Ecco che si realizza, purtroppo, il famoso “messaggio stereotipato” che mi sono permesso recentemente di denunciare, come un rischio sempre più crescente, in audizione alla Camera (e in precedenza al Senato), in merito alla Proposta di Legge AC 4679 [“Legge quadro sui diritti di cittadinanza delle persone sorde, con disabilità uditiva in genere e sordo cieche”, approvata al Senato e attualmente in discussione alla Camera, N.d.R.]: dopo anni passati a superare le difficoltà di comunicazione grazie alla scuola e ai percorsi di riabilitazione/abilitazione e quindi a imparare a parlare e ad ascoltare (sì, perché in Italia esistono tante, tantissime persone sorde che si ostinano a parlare, a sentire e, aggiungo, persino a diventare musicisti), di fronte alle difficoltà residue come quelle del sottoscritto, che purtroppo ancora non è in grado di comprendere del tutto i discorsi in convegni e altre situazioni, invece di ricorrere a soluzioni coerenti e persino universali (i sottotitoli sono utilissimi per tutte le persone, non solo per quelle sorde), si ricorre purtroppo allo stereotipo del “sordo che segna” e dunque si ritorna a praticare quell’“esclusione” ovvero quella “classificazione” delle disabilità, che speravamo tanto di avere superato anche a livello normativo, alla quale dare soluzioni/risposte standardizzate.
Ovviamente l’evento l’ho seguito tra innumerevoli difficoltà, comprendendo che per i giovani del Sud si è aperta una straordinaria opportunità di investire sul proprio futuro e su quello del nostro meraviglioso territorio che è il Mezzogiorno, ma ho capito anche che è stata sottovalutata la possibilità che tra i giovani ci fossero quelli con disabilità e mi riferisco al fatto, ad esempio, che la sala principale era inaccessibile anche alle persone che si muovono in carrozzina, ovvero a quelle che non riescono a superare semplici scalini (mentre sembra fosse accessibile la seconda sala dotata di schermo, dove veniva proiettato l’evento).
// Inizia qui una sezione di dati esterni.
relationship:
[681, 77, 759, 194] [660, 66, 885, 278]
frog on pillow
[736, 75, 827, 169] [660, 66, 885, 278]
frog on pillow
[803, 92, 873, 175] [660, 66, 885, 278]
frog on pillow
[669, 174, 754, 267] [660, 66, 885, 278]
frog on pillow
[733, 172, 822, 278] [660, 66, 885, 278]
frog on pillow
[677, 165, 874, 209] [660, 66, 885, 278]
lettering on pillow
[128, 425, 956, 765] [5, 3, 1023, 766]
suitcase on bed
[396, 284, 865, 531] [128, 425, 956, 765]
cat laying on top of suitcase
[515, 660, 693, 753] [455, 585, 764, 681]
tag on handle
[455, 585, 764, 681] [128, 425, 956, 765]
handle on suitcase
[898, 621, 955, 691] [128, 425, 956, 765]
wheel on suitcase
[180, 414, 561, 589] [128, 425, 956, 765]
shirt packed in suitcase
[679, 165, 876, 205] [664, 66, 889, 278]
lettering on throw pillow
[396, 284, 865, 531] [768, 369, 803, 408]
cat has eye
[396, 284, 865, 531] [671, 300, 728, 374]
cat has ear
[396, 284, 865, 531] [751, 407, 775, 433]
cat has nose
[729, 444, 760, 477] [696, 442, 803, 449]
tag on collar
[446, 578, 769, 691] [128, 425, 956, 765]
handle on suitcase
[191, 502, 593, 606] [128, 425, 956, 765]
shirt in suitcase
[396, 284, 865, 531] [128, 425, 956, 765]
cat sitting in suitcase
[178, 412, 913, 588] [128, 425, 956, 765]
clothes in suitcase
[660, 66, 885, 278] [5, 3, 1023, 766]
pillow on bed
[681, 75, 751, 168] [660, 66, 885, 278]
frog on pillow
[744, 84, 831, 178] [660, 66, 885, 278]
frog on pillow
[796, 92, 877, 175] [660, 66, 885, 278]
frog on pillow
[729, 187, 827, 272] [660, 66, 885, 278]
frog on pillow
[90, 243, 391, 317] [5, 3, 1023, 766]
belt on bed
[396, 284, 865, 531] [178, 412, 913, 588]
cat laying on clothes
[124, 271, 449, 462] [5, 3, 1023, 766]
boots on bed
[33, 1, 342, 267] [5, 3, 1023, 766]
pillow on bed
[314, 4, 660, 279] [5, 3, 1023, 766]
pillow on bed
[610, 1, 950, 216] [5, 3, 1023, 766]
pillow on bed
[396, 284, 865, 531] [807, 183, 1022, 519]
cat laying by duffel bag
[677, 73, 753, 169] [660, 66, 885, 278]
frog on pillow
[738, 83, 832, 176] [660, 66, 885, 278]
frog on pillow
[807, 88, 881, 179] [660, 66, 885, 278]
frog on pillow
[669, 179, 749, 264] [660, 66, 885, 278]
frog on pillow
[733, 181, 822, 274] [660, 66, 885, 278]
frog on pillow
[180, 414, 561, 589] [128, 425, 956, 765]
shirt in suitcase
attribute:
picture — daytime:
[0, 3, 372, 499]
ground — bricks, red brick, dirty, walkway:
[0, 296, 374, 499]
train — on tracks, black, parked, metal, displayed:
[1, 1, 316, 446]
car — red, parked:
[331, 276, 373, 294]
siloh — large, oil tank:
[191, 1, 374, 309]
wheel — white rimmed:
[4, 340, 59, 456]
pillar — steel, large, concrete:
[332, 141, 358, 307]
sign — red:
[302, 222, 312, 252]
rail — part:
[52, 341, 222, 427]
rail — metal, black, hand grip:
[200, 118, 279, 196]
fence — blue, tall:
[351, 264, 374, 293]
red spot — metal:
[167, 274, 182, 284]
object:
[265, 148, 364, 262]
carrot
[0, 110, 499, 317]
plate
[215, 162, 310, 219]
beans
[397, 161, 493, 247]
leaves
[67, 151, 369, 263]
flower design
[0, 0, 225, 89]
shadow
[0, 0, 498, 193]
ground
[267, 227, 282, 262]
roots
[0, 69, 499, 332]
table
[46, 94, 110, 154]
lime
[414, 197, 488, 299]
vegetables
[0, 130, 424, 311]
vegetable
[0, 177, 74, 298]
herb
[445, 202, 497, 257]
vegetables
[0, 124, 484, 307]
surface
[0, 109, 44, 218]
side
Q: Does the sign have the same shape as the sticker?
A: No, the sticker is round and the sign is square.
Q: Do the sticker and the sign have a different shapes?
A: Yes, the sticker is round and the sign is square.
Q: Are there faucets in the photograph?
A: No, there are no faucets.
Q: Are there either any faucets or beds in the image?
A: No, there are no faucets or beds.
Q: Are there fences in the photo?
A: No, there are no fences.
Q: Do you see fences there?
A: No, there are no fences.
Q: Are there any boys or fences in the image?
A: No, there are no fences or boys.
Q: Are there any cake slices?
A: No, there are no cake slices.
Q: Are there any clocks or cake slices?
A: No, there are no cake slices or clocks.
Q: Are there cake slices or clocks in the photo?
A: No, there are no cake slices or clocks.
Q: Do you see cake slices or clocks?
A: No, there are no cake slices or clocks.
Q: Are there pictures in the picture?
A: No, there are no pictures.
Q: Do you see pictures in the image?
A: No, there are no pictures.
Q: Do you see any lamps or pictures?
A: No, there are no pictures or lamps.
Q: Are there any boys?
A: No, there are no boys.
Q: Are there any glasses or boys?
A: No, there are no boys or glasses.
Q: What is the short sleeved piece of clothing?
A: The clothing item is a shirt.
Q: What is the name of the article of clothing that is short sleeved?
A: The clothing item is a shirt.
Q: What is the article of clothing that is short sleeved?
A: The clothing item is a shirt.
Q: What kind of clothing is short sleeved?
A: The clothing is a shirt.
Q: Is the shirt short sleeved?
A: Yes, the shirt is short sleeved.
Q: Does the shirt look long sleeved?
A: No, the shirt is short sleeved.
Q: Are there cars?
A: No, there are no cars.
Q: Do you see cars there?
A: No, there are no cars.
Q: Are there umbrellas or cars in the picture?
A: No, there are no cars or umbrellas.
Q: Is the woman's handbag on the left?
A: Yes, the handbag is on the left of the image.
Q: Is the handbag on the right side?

La somma delle due riflessioni che ho denunciato, quindi, quella di un evento inaccessibile alle persone sorde come il sottoscritto e di un luogo non fruibile liberamente dalle persone con difficoltà nel muoversi (concetto che va al di là dell’accessibilità), è gravissima, perché ha creato una doppia situazione inaccettabile: quella di avere impedito a tanti giovani, e non solo, con disabilità di essere partecipi a un incontro importante e quella di avere letteralmente mortificato le ambizioni di autonomia e indipendenza degli stessi giovani con disabilità, trasmettendo messaggi stereotipati anche ai nuovi giovani che ci cimenteranno in queste opportunità del futuro.
Per questa ragione è auspicabile che questo tema delle opportunità per i giovani del Sud venga al più presto divulgato tra i giovani con disabilità alle prese con i loro percorsi di autonomia e indipendenza, ma anche qui credo serva un’avvertenza: non cadiamo nell’errore di fare eventi “ad hoc” solo per disabili. La scuola italiana, infatti, ce l’ha insegnato: l’inclusione diventa essa stessa opportunità per tutti, se tutti stanno insieme.